**** EXTRACTED MATERIAL

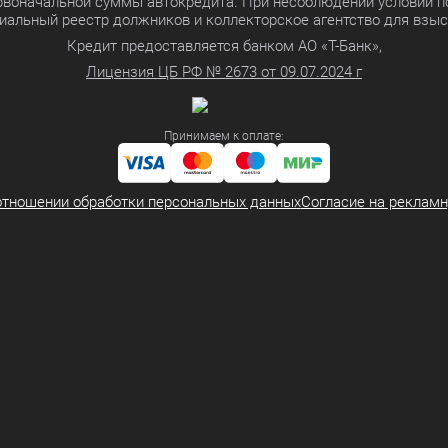
ервоначальной суммы автокредита. При несоблюдении условий п
иальный реестр должников и коллекторское агентство для взы
Кредит предоставляется банком АО «Т-Банк»,
Лицензия ЦБ РФ № 2673 от 09.07.2024 г
Принимаем к оплате:
отношении обработки персональных данных
Согласие на реклам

********

■ WORK ITEM: Although the records contain pictures, print only the rest, exactly as written.

■ WRITTEN RESPONSE:
ервоначальной суммы автокредита. При несоблюдении условий п
иальный реестр должников и коллекторское агентство для взы
Кредит предоставляется банком АО «Т-Банк»,
Лицензия ЦБ РФ № 2673 от 09.07.2024 г
Принимаем к оплате:
отношении обработки персональных данных
Согласие на реклам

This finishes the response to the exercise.